A simple and small utility to help managing statements from bank and credit card accounts.
My bank send me statements via email, but there are two issues I am not confortable with:
- filename: it includes statement date, but not in ISO format, so there is no way to sort them
- encryption: PDF files are procted with a password, that I do not want to keep after I opened on my computer
This python utility rename the file to use date in ISO format, so name sorting overlaps with date sorting. It also remote password protection, using qpdf utility.

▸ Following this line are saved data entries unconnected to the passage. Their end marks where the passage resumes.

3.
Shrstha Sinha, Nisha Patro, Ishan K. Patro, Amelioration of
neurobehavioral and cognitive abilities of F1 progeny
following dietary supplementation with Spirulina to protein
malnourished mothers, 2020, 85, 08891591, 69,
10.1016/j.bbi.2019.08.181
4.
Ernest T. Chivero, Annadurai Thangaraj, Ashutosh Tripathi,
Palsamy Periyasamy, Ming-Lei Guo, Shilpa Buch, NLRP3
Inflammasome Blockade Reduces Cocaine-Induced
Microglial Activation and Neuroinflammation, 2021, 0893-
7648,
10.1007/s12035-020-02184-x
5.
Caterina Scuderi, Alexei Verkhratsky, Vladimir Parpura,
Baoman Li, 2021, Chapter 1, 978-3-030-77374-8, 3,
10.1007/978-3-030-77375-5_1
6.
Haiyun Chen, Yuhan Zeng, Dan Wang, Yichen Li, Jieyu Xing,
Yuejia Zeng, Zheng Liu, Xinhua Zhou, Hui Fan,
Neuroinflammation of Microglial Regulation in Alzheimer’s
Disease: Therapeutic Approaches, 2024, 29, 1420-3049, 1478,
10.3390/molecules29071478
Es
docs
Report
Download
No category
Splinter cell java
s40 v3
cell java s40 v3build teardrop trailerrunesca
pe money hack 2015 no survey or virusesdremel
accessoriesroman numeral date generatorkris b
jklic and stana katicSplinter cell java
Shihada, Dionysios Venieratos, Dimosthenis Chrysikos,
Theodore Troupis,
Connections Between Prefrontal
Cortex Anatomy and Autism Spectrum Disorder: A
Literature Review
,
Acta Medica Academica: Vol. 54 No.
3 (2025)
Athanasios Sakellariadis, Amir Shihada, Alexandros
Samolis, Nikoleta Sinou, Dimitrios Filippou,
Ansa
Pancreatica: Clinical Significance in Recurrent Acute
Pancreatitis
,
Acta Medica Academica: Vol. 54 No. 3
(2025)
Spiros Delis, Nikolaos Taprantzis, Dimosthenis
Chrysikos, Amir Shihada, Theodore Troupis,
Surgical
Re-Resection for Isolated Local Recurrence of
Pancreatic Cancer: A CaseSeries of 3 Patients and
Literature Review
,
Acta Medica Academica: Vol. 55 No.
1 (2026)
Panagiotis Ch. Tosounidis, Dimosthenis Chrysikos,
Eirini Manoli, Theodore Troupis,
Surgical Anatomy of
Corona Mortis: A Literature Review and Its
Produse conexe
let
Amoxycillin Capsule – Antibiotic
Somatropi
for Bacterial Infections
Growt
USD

In order to remove PDF password, qpdf tool is required:
apt-get install qpdf # debian based linux
brew install qpdf # macOS
Optionally, QPDF can be execute from a docker image
usage: statement_cleaner [-h] (-f FILE | -i INDIR) [-p PASSWORD] [-o OUTDIR]
[--qpdf-path QPDF_PATH | --qpdf-docker-image QPDF_DOCKER_IMAGE]
Cleanup bank statements PDF files, formatting dates with ISO format and removing encryption
optional arguments:
-h, --help show this help message and exit
-f FILE, --file FILE PDF filename to be cleaned
-i INDIR, --indir INDIR Process all PDF files in this directory
-p PASSWORD, --password PASSWORD Password to decrypt PDF file, if encrypted
-o OUTDIR, --outdir OUTDIR Alternative directory to save files
--qpdf-path QPDF_PATH Absolute path to qpdf executable, eg: /usr/local/bin/qpdf
--qpdf-docker-image QPDF_DOCKER_IMAGE Docker image containing qpdf
Profiles are supported to define the renaming rule, configurable via JSON file, eg:
5432-XXXX-XXXX-1234_10022018.pdf -> CC-MSTC-1234_2018-02-10.pdf
{
"pattern": "(5\\d{3})-XXXX-XXXX-(\\d{4})_(\\d{8}).pdf",
"date_index": 2,
"date_format": "%d%m%Y",
"output_format": "CC-MSTC-\\1_\\d.pdf",
"password": "mypdfpawd"
}
-
pattern: In this example the pattern defines a regular expression with 3 groups (enclosed between parenthesis):
- first group: start with '5' followed by 3 digits. It is one of the possible prefix for Mastercard
- second group: last 4 digit of the credit card
- third group: this is the date
-
date_index: the date to be reformatted is group #2 (counting from 0 ;-) )
-
date_format: the original date is formatted as %d%m%Y
-
output_format: the new file is renamed, re-using group #1 (\1) and the new date in ISO format (\d)
-
password: password to be used to decrypt files matching this profiles. Password provided on command line has priority over this
Some sample profiles are provided in the profiles directory